- WHAT THIS TASK INVOLVES -
Pull every line of the entries that has the word "sich".

- INFORMATION SUPPLIED -
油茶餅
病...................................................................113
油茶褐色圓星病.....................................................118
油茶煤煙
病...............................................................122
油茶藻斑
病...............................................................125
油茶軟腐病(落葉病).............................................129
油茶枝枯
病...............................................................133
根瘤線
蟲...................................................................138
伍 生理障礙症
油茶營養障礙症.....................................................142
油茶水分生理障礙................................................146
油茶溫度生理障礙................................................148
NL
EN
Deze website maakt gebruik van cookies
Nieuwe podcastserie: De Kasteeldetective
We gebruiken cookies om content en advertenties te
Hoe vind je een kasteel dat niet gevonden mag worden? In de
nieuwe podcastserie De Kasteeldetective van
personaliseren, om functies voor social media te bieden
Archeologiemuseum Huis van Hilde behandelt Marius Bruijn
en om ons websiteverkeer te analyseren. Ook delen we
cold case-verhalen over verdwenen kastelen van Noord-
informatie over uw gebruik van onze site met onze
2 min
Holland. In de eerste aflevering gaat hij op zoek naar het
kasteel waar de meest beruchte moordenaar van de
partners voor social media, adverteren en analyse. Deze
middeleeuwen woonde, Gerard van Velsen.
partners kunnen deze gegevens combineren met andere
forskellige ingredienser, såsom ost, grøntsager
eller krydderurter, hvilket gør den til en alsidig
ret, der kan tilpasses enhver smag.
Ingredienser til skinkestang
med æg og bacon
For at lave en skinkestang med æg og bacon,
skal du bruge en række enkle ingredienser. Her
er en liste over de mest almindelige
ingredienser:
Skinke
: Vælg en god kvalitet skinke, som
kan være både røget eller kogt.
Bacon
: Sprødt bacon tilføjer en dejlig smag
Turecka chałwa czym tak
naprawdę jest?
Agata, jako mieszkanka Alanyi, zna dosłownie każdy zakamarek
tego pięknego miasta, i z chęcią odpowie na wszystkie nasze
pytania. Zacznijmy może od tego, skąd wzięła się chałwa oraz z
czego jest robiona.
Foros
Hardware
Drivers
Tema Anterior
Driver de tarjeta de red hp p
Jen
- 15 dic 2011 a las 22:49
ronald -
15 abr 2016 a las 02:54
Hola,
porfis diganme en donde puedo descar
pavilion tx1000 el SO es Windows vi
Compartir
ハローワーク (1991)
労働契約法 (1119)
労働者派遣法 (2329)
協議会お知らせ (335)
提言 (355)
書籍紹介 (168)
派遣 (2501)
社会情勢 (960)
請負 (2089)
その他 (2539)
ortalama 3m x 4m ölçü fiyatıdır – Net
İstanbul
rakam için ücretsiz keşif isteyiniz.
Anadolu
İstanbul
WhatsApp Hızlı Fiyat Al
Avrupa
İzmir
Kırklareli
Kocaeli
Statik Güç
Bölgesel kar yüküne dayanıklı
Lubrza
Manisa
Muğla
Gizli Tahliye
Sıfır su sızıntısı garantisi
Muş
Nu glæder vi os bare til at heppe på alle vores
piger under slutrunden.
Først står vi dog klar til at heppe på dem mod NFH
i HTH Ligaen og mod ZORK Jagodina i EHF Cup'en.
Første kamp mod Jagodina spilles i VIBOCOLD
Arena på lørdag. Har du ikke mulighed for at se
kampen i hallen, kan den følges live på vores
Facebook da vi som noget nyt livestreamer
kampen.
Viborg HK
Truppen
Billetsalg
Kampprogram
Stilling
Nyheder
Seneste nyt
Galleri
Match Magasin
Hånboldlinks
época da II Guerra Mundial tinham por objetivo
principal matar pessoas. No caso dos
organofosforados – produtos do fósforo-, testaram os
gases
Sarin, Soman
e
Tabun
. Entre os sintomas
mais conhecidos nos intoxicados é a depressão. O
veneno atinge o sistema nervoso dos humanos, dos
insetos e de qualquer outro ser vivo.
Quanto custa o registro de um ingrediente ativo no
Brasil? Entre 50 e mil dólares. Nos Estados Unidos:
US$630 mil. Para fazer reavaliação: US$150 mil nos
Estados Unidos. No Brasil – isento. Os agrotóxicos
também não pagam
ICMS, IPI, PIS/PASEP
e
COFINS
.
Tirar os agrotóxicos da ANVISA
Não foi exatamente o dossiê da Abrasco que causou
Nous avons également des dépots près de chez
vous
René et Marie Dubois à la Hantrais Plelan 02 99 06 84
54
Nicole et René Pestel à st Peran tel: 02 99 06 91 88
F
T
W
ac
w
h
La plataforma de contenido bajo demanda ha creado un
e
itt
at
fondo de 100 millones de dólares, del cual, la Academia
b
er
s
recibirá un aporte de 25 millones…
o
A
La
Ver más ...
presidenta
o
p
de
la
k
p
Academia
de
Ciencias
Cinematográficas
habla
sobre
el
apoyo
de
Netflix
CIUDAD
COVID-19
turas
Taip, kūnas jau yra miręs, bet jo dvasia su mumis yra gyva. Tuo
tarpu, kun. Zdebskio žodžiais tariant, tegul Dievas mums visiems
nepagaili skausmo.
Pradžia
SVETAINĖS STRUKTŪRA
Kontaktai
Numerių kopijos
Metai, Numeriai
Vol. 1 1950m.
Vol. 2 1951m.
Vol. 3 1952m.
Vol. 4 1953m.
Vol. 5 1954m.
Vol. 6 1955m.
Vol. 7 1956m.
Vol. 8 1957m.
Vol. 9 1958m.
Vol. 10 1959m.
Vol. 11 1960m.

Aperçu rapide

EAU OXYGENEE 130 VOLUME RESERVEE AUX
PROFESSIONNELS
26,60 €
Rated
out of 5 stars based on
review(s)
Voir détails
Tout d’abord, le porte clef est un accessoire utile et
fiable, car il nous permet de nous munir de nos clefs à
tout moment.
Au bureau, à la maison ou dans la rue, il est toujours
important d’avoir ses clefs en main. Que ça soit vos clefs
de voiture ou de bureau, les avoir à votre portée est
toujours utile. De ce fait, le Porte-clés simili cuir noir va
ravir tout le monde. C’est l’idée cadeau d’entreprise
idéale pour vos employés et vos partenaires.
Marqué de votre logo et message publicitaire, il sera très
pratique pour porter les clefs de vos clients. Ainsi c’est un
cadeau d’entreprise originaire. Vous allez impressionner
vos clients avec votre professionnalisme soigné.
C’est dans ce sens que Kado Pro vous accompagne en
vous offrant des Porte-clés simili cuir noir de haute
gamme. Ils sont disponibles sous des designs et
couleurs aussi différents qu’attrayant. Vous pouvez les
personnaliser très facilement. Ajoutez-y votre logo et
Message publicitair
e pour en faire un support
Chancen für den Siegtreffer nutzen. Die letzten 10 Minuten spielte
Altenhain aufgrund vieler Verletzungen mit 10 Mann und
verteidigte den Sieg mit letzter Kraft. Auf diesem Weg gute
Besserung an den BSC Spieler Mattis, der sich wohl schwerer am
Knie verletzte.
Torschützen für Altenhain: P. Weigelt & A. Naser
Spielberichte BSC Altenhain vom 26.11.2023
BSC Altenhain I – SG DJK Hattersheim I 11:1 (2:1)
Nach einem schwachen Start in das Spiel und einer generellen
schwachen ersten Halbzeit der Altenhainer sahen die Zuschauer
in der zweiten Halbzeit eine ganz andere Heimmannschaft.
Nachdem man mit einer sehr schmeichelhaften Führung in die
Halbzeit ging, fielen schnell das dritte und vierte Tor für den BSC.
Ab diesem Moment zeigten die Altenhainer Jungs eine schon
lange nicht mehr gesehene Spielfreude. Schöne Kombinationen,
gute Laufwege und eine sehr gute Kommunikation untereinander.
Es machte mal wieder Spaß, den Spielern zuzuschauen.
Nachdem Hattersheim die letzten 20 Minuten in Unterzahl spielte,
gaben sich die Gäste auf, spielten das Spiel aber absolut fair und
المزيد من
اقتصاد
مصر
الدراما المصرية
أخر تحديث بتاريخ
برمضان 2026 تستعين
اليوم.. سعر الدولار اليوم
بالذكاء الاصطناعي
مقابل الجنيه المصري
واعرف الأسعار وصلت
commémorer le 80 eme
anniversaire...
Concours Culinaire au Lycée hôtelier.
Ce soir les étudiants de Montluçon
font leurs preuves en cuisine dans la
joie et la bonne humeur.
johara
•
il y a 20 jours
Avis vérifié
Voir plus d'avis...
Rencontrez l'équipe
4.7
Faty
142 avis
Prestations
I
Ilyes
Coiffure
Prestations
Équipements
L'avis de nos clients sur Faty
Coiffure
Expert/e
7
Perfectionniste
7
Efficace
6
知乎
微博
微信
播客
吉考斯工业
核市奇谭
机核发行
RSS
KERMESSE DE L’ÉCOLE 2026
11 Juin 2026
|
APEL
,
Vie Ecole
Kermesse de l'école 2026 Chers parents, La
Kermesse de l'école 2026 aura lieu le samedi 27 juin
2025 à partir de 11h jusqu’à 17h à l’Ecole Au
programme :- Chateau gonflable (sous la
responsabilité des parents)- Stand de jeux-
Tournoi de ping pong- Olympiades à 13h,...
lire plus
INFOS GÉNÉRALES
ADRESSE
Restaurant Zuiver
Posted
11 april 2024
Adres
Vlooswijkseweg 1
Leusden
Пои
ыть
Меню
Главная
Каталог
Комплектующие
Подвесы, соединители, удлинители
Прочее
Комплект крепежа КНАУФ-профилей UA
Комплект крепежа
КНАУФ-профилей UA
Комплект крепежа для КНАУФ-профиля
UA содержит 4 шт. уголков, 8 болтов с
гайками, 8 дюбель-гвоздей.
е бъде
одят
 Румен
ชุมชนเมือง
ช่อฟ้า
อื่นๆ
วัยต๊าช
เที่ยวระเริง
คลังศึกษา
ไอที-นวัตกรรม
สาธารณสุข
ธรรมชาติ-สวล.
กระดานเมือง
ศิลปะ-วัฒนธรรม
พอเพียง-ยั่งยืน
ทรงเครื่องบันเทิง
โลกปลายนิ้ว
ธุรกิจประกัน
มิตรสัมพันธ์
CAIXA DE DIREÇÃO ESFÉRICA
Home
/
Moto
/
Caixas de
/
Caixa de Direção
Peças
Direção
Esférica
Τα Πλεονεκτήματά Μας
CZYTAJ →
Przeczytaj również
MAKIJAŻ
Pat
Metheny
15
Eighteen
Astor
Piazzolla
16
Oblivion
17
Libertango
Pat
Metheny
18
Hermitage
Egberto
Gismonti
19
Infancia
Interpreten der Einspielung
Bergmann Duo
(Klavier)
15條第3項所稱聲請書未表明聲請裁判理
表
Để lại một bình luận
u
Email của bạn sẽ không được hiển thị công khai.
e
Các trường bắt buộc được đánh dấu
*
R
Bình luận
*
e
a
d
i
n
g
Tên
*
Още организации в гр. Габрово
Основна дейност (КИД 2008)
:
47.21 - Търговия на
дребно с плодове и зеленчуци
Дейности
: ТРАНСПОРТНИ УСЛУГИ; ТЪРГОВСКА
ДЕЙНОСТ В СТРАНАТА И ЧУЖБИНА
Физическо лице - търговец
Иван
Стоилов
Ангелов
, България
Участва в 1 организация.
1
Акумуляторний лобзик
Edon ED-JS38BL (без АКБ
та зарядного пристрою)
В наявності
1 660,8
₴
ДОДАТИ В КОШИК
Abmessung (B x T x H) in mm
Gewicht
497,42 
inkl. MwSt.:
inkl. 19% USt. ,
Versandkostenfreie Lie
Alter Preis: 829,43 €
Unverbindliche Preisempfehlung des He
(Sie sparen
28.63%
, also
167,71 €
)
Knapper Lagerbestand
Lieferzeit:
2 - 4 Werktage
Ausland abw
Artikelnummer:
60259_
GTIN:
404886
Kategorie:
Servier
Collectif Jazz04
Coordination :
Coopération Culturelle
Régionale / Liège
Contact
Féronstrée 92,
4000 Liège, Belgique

- FINISHED EXERCISE -
Besserung an den BSC Spieler Mattis, der sich wohl schwerer am
gaben sich die Gäste auf, spielten das Spiel aber absolut fair und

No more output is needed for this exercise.